Como un continente que habla lenguas romances y tiene una historia común, por haber sido conquistados por los países de la península ibérica y haber sufrido golpes de estado, exterminios, dictaduras y destellos de democracia, los latinoamericanos nos hemos convertido en hermanos y cuando vivimos lejos nos queremos y compartimos los platillos de cada terruño.

Con los chilenos, nos unen lazos que se hicieron más patentes alrededor de 1849, cuando iban o venían de San Francisco, California, atraídos por la fiebre del oro, y decidieron asentarse en Guaymas, Acapulco y Puerto Ángel. Miles partieron de su país después de la muerte —hoy se sabe que fue asesinato— de Salvador Allende, con el apoyo de la embajada de México en Santiago. Sus conocimientos enriquecieron las aulas de nuestras universidades cuando ellos se convirtieron en profesores.

Los argentinos de inmigraciones recientes incluyen a gente de teatro, televisión y cine que fueron recibidos por compañías mexicanas y se integraron a nuestra vida con el mate en la mano y los recuerdos que impregnan sus charlas de nostalgia. Las crisis económicas han influido en ese exilio, y en el siglo XXI hay muchas familias argentinas avecindadas en Playa del Carmen, Ciudad de México, Guadalajara, Toluca y Querétaro. De los uruguayos se puede contar una historia paralela. Ambos países se adjudican el título de cuna del tango, un ritmo que en México se canta, se baila y se venera, así como la milonga.

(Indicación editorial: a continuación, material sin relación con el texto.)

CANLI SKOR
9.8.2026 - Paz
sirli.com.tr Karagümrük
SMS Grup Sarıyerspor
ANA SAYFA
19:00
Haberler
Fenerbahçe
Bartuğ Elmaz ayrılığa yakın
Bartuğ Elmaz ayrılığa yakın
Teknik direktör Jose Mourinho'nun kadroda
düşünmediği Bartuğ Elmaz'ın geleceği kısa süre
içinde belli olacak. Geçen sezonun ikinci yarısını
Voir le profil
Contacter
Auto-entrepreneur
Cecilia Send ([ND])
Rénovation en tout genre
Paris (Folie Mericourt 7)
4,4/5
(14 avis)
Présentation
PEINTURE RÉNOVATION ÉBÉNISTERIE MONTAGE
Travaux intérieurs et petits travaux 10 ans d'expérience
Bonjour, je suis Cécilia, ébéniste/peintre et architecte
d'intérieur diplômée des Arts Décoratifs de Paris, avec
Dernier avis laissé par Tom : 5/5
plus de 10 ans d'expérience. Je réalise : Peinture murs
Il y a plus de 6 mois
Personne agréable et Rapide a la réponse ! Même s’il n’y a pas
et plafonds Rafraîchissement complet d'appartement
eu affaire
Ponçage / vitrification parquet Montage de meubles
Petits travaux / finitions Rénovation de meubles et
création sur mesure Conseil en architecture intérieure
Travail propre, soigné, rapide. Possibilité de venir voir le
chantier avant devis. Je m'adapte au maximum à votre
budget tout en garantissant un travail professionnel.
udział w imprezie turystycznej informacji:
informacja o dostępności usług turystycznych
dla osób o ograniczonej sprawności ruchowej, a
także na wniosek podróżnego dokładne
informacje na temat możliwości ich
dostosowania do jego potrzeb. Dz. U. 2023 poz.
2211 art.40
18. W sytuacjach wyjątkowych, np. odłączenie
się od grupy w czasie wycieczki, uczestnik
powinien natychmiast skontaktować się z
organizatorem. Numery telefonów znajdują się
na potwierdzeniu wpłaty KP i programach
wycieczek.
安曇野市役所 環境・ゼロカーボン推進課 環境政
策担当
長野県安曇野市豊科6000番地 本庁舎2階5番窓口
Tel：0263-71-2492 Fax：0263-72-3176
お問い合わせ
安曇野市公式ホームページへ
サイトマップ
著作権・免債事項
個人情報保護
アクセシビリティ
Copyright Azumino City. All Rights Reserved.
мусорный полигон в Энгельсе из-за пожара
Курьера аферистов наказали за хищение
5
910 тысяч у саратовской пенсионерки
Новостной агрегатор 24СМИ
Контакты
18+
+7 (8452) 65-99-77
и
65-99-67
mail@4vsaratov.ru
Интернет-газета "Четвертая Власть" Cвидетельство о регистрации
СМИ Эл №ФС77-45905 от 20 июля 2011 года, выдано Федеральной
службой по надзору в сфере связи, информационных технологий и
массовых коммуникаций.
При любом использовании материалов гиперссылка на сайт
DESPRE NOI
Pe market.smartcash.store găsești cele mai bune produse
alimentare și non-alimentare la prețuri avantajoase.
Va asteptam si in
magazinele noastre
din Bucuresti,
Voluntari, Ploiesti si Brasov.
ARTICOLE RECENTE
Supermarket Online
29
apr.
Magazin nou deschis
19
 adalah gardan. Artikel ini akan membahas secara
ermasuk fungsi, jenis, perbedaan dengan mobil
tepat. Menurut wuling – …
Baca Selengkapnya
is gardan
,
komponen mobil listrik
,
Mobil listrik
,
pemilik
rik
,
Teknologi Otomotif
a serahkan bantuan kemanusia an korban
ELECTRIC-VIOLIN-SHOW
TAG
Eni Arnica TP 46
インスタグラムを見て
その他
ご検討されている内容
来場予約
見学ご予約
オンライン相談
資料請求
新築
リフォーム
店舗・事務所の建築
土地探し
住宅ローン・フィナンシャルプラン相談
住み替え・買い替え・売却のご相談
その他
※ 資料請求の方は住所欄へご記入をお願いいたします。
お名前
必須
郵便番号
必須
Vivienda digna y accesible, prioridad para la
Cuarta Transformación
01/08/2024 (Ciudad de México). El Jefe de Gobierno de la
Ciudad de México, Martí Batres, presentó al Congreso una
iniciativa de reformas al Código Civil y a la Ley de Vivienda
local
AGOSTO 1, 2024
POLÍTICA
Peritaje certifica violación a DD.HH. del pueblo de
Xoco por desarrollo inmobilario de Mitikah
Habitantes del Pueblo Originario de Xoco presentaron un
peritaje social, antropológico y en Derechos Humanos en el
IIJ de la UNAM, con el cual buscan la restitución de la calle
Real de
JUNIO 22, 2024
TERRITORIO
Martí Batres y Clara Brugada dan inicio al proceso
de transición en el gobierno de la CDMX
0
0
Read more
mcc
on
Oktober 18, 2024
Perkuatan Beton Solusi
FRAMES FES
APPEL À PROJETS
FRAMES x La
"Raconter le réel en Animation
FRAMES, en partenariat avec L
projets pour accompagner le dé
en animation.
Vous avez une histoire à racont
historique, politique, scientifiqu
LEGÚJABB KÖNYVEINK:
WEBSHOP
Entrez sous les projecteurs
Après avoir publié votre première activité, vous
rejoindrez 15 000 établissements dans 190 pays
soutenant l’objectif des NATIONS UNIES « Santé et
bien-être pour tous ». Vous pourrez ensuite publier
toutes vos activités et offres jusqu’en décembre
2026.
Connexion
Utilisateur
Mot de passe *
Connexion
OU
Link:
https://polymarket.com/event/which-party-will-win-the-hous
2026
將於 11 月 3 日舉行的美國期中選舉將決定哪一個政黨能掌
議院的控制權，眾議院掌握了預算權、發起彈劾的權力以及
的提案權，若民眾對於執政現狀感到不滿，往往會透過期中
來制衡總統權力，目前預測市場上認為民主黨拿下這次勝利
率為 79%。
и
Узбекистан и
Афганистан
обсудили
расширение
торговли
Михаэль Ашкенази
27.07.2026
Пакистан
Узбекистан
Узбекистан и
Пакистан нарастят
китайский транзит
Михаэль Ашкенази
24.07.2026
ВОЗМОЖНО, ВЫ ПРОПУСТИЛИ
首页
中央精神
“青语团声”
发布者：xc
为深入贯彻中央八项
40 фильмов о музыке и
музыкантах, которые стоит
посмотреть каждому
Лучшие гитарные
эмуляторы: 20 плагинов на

La relación de México con América Central es todavía más cercana. En nuestras ciudades viven y trabajan personas nacidas en Guatemala, Belice, Honduras, El Salvador, Nicaragua, Costa Rica y Panamá. Su aportación al desarrollo, las artes y la academia de nuestra nación es valiosa; la terrible situación económica y la violencia que asola a la región han hecho que miles de centroamericanos caminen por las ciudades mexicanas hacia el Norte, donde tienen la esperanza de encontrar trabajo.

Mi amor por Guatemala tiene una razón clara: mi padre, Mauro Antonio Ardón, nació en Zacapa hace 91 años. Ha vivido aquí 75 y su corazón ha aprendido a amar a nuestro estilo. Sus hijos y nietos somos mexicanos.

Nada más lindo que ser latinoamericano.